╭─ Testo mostrato
The Brian Jonestown Massacre: un gruppo, una sicurezza.

Quando ho deciso di scrivere alcune righe sull’ultimo album dei The Brian Jonestown Massacre, ho avuto la sensazione di dover destrutturare ogni idea a priori che potessi avere a riguardo. Le parole di Anton Newcombe, d’altro canto, sono state il giusto monito:

 

“Mi chiedo come diavolo si possa parlare di qualcosa di cui non si ha idea. Mi giudicano non sapendo, ma le loro parole sono sterili per me”.

 

Dunque, meglio andarci piano, mi sono detto, visto che un ascolto critico da un piedistallo non ha mai funzionato con personaggi sui generis come loro.

Sapevo che i Brian Jonestown Massacre ci avrebbero spiazzato. Sapevo anche che non avrebbero deluso aspettative, giacché non hanno mai amato crearne.
╰─
╭─ Dati estratti
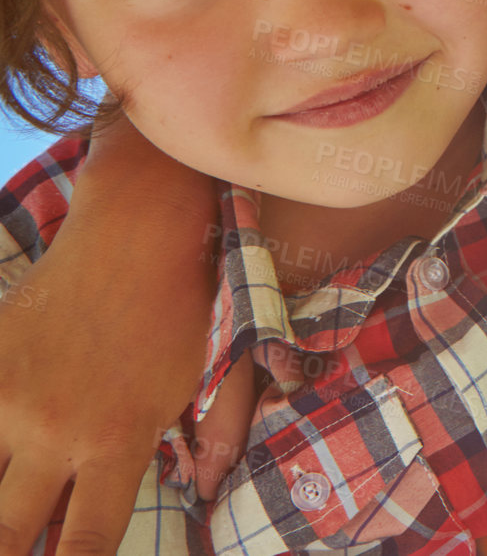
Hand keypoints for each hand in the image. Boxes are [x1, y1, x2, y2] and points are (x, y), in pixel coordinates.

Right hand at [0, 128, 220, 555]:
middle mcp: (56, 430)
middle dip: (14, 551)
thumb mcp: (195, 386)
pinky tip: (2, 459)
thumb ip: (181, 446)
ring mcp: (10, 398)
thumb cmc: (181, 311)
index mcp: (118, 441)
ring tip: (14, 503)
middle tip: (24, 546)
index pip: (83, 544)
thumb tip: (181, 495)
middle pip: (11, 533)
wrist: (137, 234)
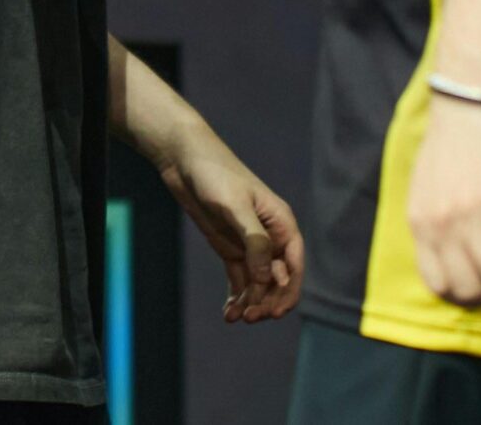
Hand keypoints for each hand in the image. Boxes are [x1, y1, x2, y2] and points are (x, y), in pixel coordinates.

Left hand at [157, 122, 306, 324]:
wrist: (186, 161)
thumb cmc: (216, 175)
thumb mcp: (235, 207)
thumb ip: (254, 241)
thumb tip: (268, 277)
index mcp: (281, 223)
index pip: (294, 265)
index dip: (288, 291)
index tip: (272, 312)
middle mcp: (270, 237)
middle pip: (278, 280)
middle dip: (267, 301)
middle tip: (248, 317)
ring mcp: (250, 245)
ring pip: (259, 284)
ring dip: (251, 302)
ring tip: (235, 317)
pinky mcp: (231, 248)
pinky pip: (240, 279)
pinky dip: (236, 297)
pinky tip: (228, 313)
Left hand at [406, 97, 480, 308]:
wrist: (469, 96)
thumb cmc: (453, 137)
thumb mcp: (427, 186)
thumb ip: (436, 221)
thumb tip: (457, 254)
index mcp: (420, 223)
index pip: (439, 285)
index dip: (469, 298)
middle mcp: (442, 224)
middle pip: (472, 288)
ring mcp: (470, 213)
╰─
## Da fare
1/ Elenca tutte le forme verbali in prima persona singolare al passato prossimo che compaiono nell'articolo sui Brian Jonestown Massacre.
2/ Stabilisci se ciascuna affermazione concorda con l'articolo sui Brian Jonestown Massacre, rispondendo sì o no e citando le parole decisive: (a) l'autore riporta parole di Anton Newcombe; (b) l'autore sapeva che il gruppo avrebbe deluso le aspettative; (c) secondo l'autore, un ascolto critico da un piedistallo ha sempre funzionato con personaggi come loro.

## Risposte attese
1/ ho deciso, ho avuto, mi sono detto

2/
(a) Sì: "Le parole di Anton Newcombe, d’altro canto, sono state il giusto monito".
(b) No: "Sapevo anche che non avrebbero deluso aspettative".
(c) No: "un ascolto critico da un piedistallo non ha mai funzionato con personaggi sui generis come loro".